Task objective> Could you reproduce all the entries under this sentence exactly, leaving the images aside?

Records supplied>

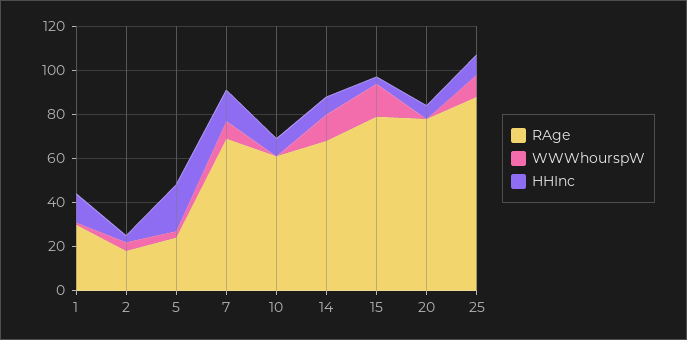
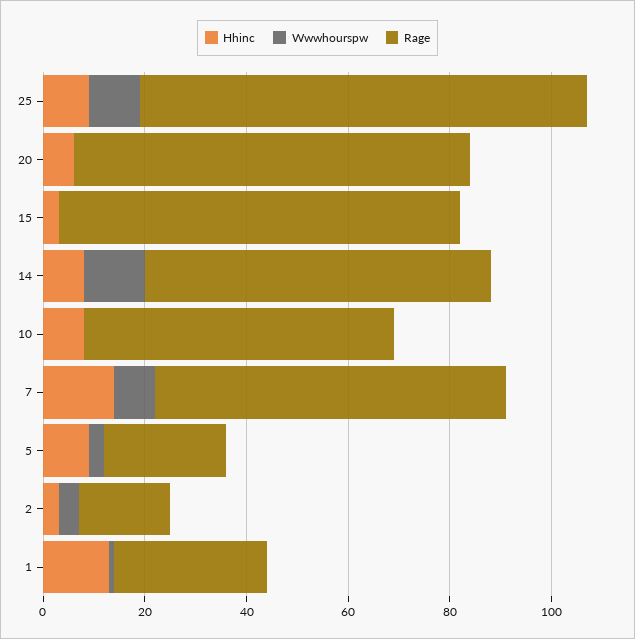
  {
    "RAge": {
      "1": 30,
      "2": 20,
      "5": 25,
      "7": 70,
      "10": 60,
      "14": 70,
      "15": 80,
      "20": 80,
      "25": 90
    },
    "WWWhourspW": {
      "1": 0,
      "2": 5,
      "5": 5,
      "7": 10,
      "10": 0,
      "14": 10,
-     "15": 15,
+     "15": 0,
      "20": 0,
      "25": 10
    },
    "HHInc": {
      "1": 15,
      "2": 5,
-     "5": 20,
+     "5": 10,
      "7": 15,
      "10": 10,
      "14": 10,
      "15": 5,
      "20": 5,
      "25": 10
    }
  }

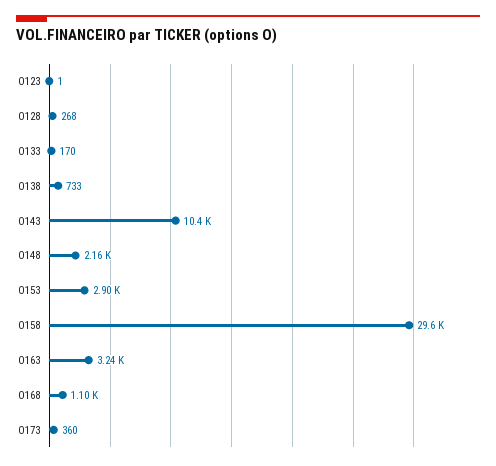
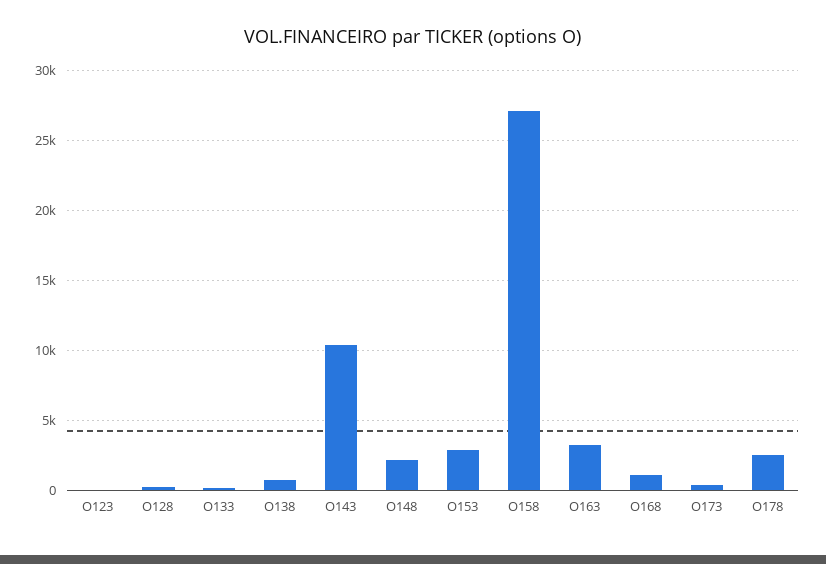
  {
    "O123": 1,
    "O128": 268,
    "O133": 170,
    "O138": 733,
    "O143": 10400,
    "O148": 2160,
    "O153": 2900,
-   "O158": 29600,
+   "O158": 27000,
    "O163": 3240,
    "O168": 1100,
-   "O173": 360
+   "O173": 360,
+   "O178": 2500
  }

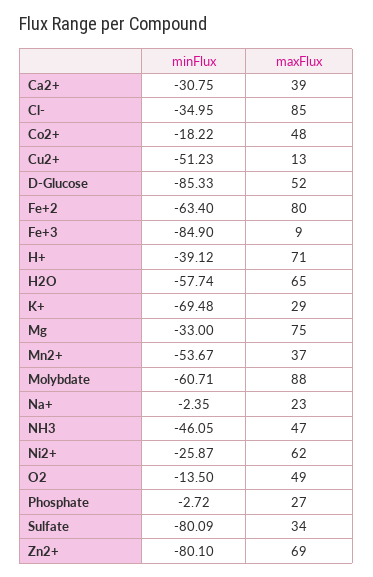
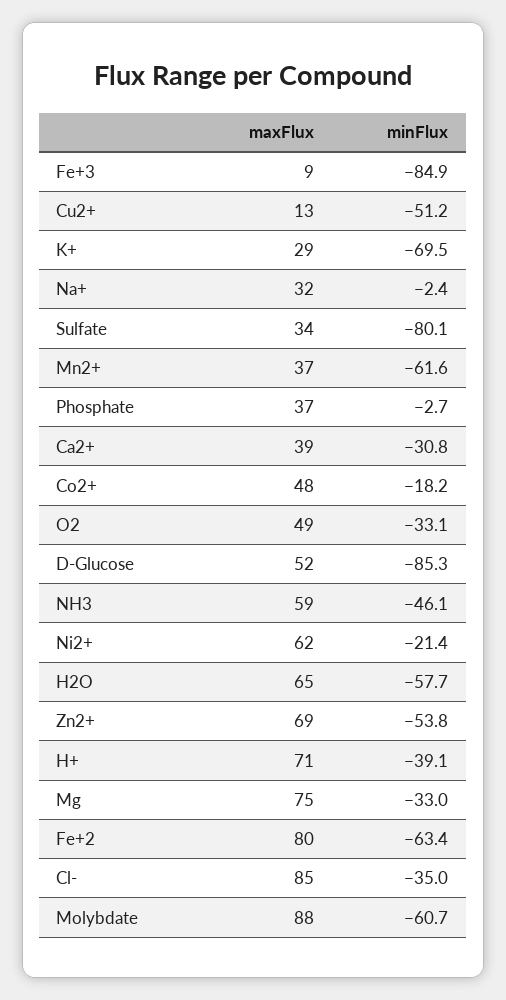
  {
    "minFlux": {
      "Ca2+": -30.75,
      "Cl-": -34.95,
      "Co2+": -18.22,
      "Cu2+": -51.23,
      "D-Glucose": -85.33,
      "Fe+2": -63.4,
      "Fe+3": -84.9,
      "H+": -39.12,
      "H2O": -57.74,
      "K+": -69.48,
      "Mg": -33,
-     "Mn2+": -53.67,
+     "Mn2+": -61.6,
      "Molybdate": -60.71,
      "Na+": -2.35,
      "NH3": -46.05,
-     "Ni2+": -25.87,
+     "Ni2+": -21.4,
-     "O2": -13.5,
+     "O2": -33.1,
      "Phosphate": -2.72,
      "Sulfate": -80.09,
-     "Zn2+": -80.1
+     "Zn2+": -53.8
    },
    "maxFlux": {
      "Ca2+": 39,
      "Cl-": 85,
      "Co2+": 48,
      "Cu2+": 13,
      "D-Glucose": 52,
      "Fe+2": 80,
      "Fe+3": 9,
      "H+": 71,
      "H2O": 65,
      "K+": 29,
      "Mg": 75,
      "Mn2+": 37,
      "Molybdate": 88,
-     "Na+": 23,
+     "Na+": 32,
-     "NH3": 47,
+     "NH3": 59,
      "Ni2+": 62,
      "O2": 49,
-     "Phosphate": 27,
+     "Phosphate": 37,
      "Sulfate": 34,
      "Zn2+": 69
    }
  }

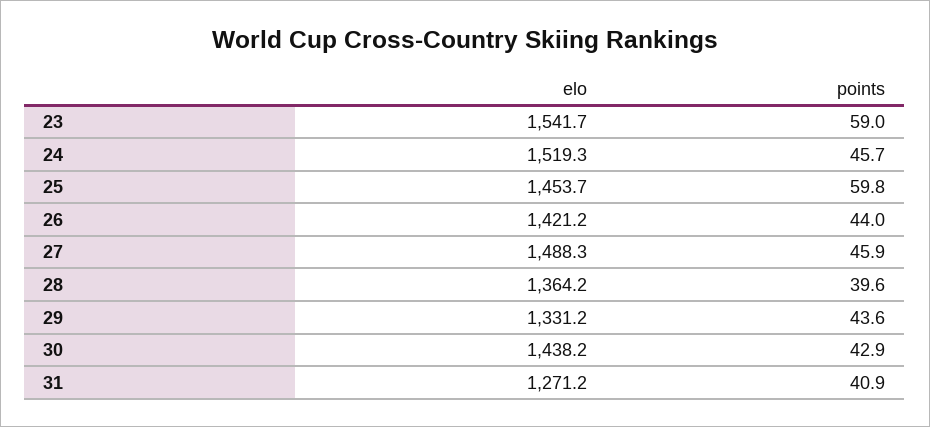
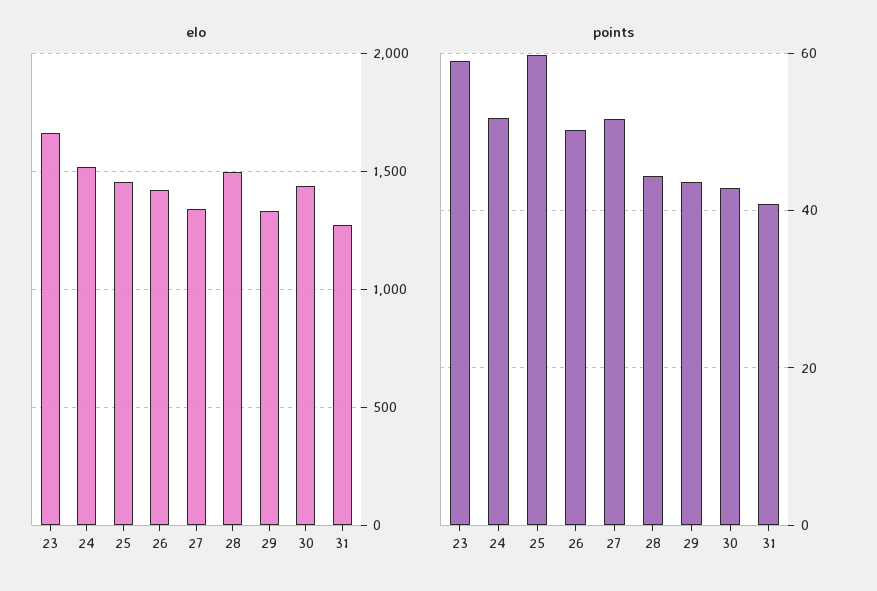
  {
    "elo": {
-     "23": 1541.7,
+     "23": 1650,
      "24": 1519.3,
      "25": 1453.7,
      "26": 1421.2,
-     "27": 1488.3,
+     "27": 1350,
-     "28": 1364.2,
+     "28": 1500,
      "29": 1331.2,
      "30": 1438.2,
      "31": 1271.2
    },
    "points": {
      "23": 59,
-     "24": 45.7,
+     "24": 52,
      "25": 59.8,
-     "26": 44,
+     "26": 50,
-     "27": 45.9,
+     "27": 52,
-     "28": 39.6,
+     "28": 44,
      "29": 43.6,
      "30": 42.9,
      "31": 40.9
    }
  }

Written answer>
  {
    "RAge": {
      "1": 30,
      "2": 20,
      "5": 25,
      "7": 70,
      "10": 60,
      "14": 70,
      "15": 80,
      "20": 80,
      "25": 90
    },
    "WWWhourspW": {
      "1": 0,
      "2": 5,
      "5": 5,
      "7": 10,
      "10": 0,
      "14": 10,
-     "15": 15,
+     "15": 0,
      "20": 0,
      "25": 10
    },
    "HHInc": {
      "1": 15,
      "2": 5,
-     "5": 20,
+     "5": 10,
      "7": 15,
      "10": 10,
      "14": 10,
      "15": 5,
      "20": 5,
      "25": 10
    }
  }

  {
    "O123": 1,
    "O128": 268,
    "O133": 170,
    "O138": 733,
    "O143": 10400,
    "O148": 2160,
    "O153": 2900,
-   "O158": 29600,
+   "O158": 27000,
    "O163": 3240,
    "O168": 1100,
-   "O173": 360
+   "O173": 360,
+   "O178": 2500
  }

  {
    "minFlux": {
      "Ca2+": -30.75,
      "Cl-": -34.95,
      "Co2+": -18.22,
      "Cu2+": -51.23,
      "D-Glucose": -85.33,
      "Fe+2": -63.4,
      "Fe+3": -84.9,
      "H+": -39.12,
      "H2O": -57.74,
      "K+": -69.48,
      "Mg": -33,
-     "Mn2+": -53.67,
+     "Mn2+": -61.6,
      "Molybdate": -60.71,
      "Na+": -2.35,
      "NH3": -46.05,
-     "Ni2+": -25.87,
+     "Ni2+": -21.4,
-     "O2": -13.5,
+     "O2": -33.1,
      "Phosphate": -2.72,
      "Sulfate": -80.09,
-     "Zn2+": -80.1
+     "Zn2+": -53.8
    },
    "maxFlux": {
      "Ca2+": 39,
      "Cl-": 85,
      "Co2+": 48,
      "Cu2+": 13,
      "D-Glucose": 52,
      "Fe+2": 80,
      "Fe+3": 9,
      "H+": 71,
      "H2O": 65,
      "K+": 29,
      "Mg": 75,
      "Mn2+": 37,
      "Molybdate": 88,
-     "Na+": 23,
+     "Na+": 32,
-     "NH3": 47,
+     "NH3": 59,
      "Ni2+": 62,
      "O2": 49,
-     "Phosphate": 27,
+     "Phosphate": 37,
      "Sulfate": 34,
      "Zn2+": 69
    }
  }

  {
    "elo": {
-     "23": 1541.7,
+     "23": 1650,
      "24": 1519.3,
      "25": 1453.7,
      "26": 1421.2,
-     "27": 1488.3,
+     "27": 1350,
-     "28": 1364.2,
+     "28": 1500,
      "29": 1331.2,
      "30": 1438.2,
      "31": 1271.2
    },
    "points": {
      "23": 59,
-     "24": 45.7,
+     "24": 52,
      "25": 59.8,
-     "26": 44,
+     "26": 50,
-     "27": 45.9,
+     "27": 52,
-     "28": 39.6,
+     "28": 44,
      "29": 43.6,
      "30": 42.9,
      "31": 40.9
    }
  }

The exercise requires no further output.